▶ **WHAT IS EXPECTED**:
Line by line, retype the whole listing exactly.
────────
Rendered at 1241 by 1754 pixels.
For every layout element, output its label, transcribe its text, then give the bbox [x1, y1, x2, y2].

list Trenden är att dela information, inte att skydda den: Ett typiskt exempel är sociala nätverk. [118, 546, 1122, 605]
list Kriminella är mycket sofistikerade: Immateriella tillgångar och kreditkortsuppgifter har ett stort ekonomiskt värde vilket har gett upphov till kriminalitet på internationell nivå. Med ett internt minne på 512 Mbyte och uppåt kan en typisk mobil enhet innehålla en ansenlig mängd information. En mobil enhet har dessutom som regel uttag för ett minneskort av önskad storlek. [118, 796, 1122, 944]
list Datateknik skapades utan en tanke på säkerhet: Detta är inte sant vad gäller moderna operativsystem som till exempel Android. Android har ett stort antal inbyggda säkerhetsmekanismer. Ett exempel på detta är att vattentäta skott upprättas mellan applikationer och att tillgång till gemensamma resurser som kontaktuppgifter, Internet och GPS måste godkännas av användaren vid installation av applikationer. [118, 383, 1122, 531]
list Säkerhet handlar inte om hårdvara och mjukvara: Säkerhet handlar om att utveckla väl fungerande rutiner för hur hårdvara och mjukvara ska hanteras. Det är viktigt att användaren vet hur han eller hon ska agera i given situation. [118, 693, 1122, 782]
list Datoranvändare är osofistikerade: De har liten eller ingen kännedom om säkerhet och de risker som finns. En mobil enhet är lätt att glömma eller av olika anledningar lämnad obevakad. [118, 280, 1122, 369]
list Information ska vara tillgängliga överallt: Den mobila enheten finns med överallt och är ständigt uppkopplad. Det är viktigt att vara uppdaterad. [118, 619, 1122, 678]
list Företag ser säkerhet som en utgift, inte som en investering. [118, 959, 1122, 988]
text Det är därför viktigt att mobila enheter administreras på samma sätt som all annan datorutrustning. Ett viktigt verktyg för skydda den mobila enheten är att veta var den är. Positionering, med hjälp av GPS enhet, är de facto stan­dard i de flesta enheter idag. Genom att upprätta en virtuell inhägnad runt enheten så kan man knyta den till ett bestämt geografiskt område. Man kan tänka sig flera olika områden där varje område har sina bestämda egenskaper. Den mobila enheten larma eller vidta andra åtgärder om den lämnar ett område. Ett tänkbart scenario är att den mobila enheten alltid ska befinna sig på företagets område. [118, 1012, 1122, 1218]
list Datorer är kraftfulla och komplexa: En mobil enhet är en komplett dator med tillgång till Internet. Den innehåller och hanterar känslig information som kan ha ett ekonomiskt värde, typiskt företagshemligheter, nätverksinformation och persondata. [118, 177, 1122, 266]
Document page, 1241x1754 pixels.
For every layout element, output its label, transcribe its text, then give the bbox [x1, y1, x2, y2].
────────
▶ **SOLUTION TO THIS EXERCISE**:
Rendered at 1241 by 1754 pixels.
For every layout element, output its label, transcribe its text, then give the bbox [x1, y1, x2, y2].

list Trenden är att dela information, inte att skydda den: Ett typiskt exempel är sociala nätverk. [118, 546, 1122, 605]
list Kriminella är mycket sofistikerade: Immateriella tillgångar och kreditkortsuppgifter har ett stort ekonomiskt värde vilket har gett upphov till kriminalitet på internationell nivå. Med ett internt minne på 512 Mbyte och uppåt kan en typisk mobil enhet innehålla en ansenlig mängd information. En mobil enhet har dessutom som regel uttag för ett minneskort av önskad storlek. [118, 796, 1122, 944]
list Datateknik skapades utan en tanke på säkerhet: Detta är inte sant vad gäller moderna operativsystem som till exempel Android. Android har ett stort antal inbyggda säkerhetsmekanismer. Ett exempel på detta är att vattentäta skott upprättas mellan applikationer och att tillgång till gemensamma resurser som kontaktuppgifter, Internet och GPS måste godkännas av användaren vid installation av applikationer. [118, 383, 1122, 531]
list Säkerhet handlar inte om hårdvara och mjukvara: Säkerhet handlar om att utveckla väl fungerande rutiner för hur hårdvara och mjukvara ska hanteras. Det är viktigt att användaren vet hur han eller hon ska agera i given situation. [118, 693, 1122, 782]
list Datoranvändare är osofistikerade: De har liten eller ingen kännedom om säkerhet och de risker som finns. En mobil enhet är lätt att glömma eller av olika anledningar lämnad obevakad. [118, 280, 1122, 369]
list Information ska vara tillgängliga överallt: Den mobila enheten finns med överallt och är ständigt uppkopplad. Det är viktigt att vara uppdaterad. [118, 619, 1122, 678]
list Företag ser säkerhet som en utgift, inte som en investering. [118, 959, 1122, 988]
text Det är därför viktigt att mobila enheter administreras på samma sätt som all annan datorutrustning. Ett viktigt verktyg för skydda den mobila enheten är att veta var den är. Positionering, med hjälp av GPS enhet, är de facto stan­dard i de flesta enheter idag. Genom att upprätta en virtuell inhägnad runt enheten så kan man knyta den till ett bestämt geografiskt område. Man kan tänka sig flera olika områden där varje område har sina bestämda egenskaper. Den mobila enheten larma eller vidta andra åtgärder om den lämnar ett område. Ett tänkbart scenario är att den mobila enheten alltid ska befinna sig på företagets område. [118, 1012, 1122, 1218]
list Datorer är kraftfulla och komplexa: En mobil enhet är en komplett dator med tillgång till Internet. Den innehåller och hanterar känslig information som kan ha ett ekonomiskt värde, typiskt företagshemligheter, nätverksinformation och persondata. [118, 177, 1122, 266]
Document page, 1241x1754 pixels.
For every layout element, output its label, transcribe its text, then give the bbox [x1, y1, x2, y2].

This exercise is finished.